Does the Earth revolve around the sun?

Question

It seems to me that I once heard the Rabbi make the same claim as Branover in the video here. How does the Rabbi deal with the arguments against this view (as also presented in the video here)?  

Answer

See column 112 about this: https://mikyab.net/%D7%9E%D7%94%D7%99-%D7%A9%D7%99%D7%A8%D7%94-%D7%95-%D7%9C%D7%9E%D7%A9%D7%9E%D7%A2%D7%95%D7%AA%D7%95-%D7%A9%D7%9C-%D7%94%D7%9E%D7%94%D7%9C%D7%9A-%D7%9B%D7%95%D7%9C%D7%95-%D7%98%D7%95%D7%A8-112/
Perhaps you also saw this in one paragraph of my article on the site, “Knowing How to Believe” (which will be brought in a link below).
In any case, the video shows a typical argument in which both sides are wrong.
Indeed, Branover erred badly when he connected this to relativity theory. There is not the slightest connection to relativity theory. This is about Galileo’s principle of relativity, as the critic rightly claims. Galileo already understood that absolute motion cannot be defined, and all motion is relative to some frame of reference.
But Branover was right in his claim that, according to Galileo, the question of who revolves around whom has no meaning. The critic decided that when speaking about rotation one does so relative to the center of mass, but that is an arbitrary decision. Usually this is done relative to the speaker’s location (and that too is of course arbitrary). Therefore, if we are located on Earth, it is reasonable to describe the rotation in our own terms, that is, in a geocentric way. Of course, mathematically the two descriptions are equivalent, and one may choose the easier and more convenient one. And indeed, there is no meaning to the question of who is right and who is wrong.
I would add that all this is on the kinematic plane (describing the motion).
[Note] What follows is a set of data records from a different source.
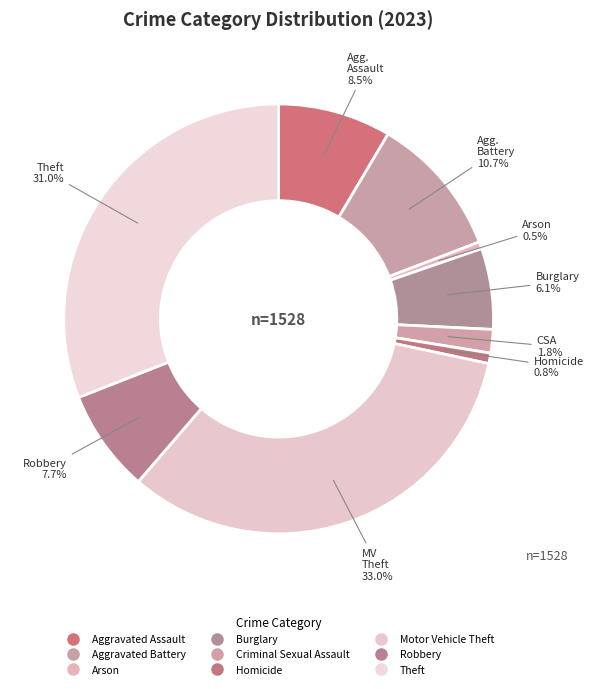

To the nearest percent, what is the combined percentage of Aggravated Battery and Homicide?

11%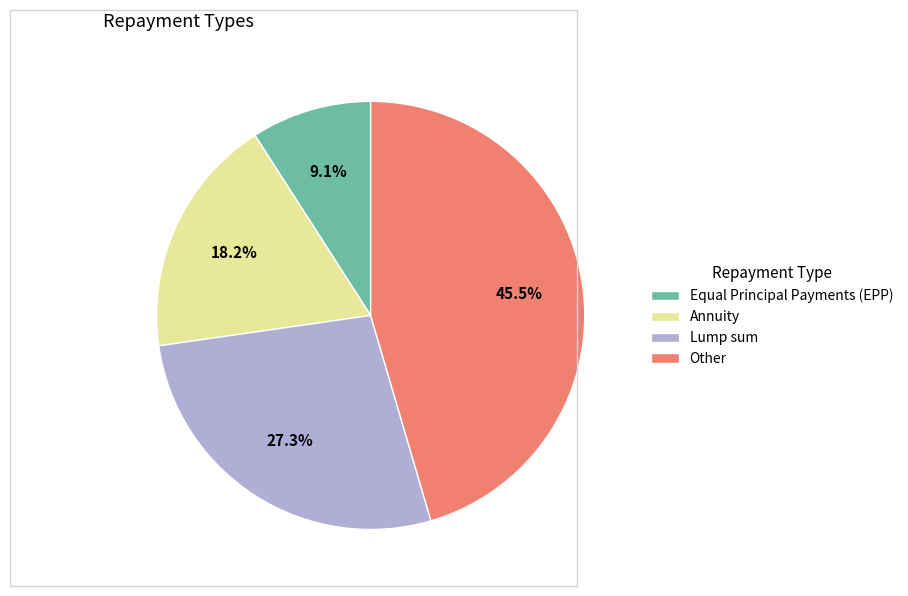

Rank the categories by value from highest to lowest.

Other, Lump sum, Annuity, Equal Principal Payments (EPP)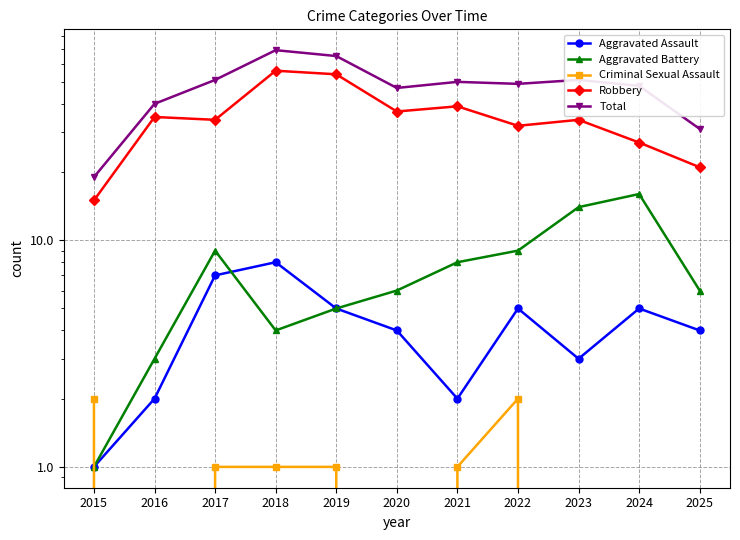

List the labels in order of Robbery value, largest first.

2018, 2019, 2021, 2020, 2016, 2017, 2023, 2022, 2024, 2025, 2015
On the dynamic plane, physicists tend to use other descriptions in which the question of who revolves around whom can have meaning (the appearance of fictitious forces and the like), but even there this is an arbitrary definition. The kinematics remains unchanged. There is no way to define objectively who revolves around whom. It is a matter of definition. Beyond that, these things are also connected to the debate over Mach’s principle and the bucket problem. See here.
The critic’s claim that according to Branover, Copernicus discovered nothing new, is context-dependent. Copernicus found a more convenient system for the kinematic description (and perhaps also the center of mass of the system), but he did not find a system that is more correct. Note that nobody ever claimed that the geocentric description is more convenient. The Church claimed that it is more correct, and in that it was mistaken. The critic claims that it is less correct, and in that he too is mistaken. Both are equally correct, and the use of either one depends on the purpose and on how efficient each of the two is for that purpose.
The answer to why people laugh at the religious, as the video’s title says, is: somewhat justifiably and somewhat not. Unfortunately, there is ignorance both in the religious world and in the secular one. You can, of course, laugh at everyone, but do so equally. What is surprising is to discover ignorance among professionals, and in my opinion it is the result of an agenda. In Branover’s case, who certainly knows relativity theory and Galileo’s mechanics, the need to impress probably clouded his judgment. He had an agenda to present atheism as outdated and modern science as confirming the religious view. But here that is simply not true. By the same token, the secular critic also displays ignorance, and apparently in his case too it is about an agenda. As I explained, the common use of Copernicus as an argument against the religious view suffers from the same flaw as the religious view being criticized itself.

Discussion on Answer

Mush (2018-11-07)

Wow! What a well-reasoned answer! I loved it! I’ll think about it more deeply later, and then respond calmly.

Mordechai (2021-04-29)

Does the Earth’s rotation around the sun contradict the principle of the inertial frame?

Michi (2021-04-29)

I didn’t understand the question. What principle is that?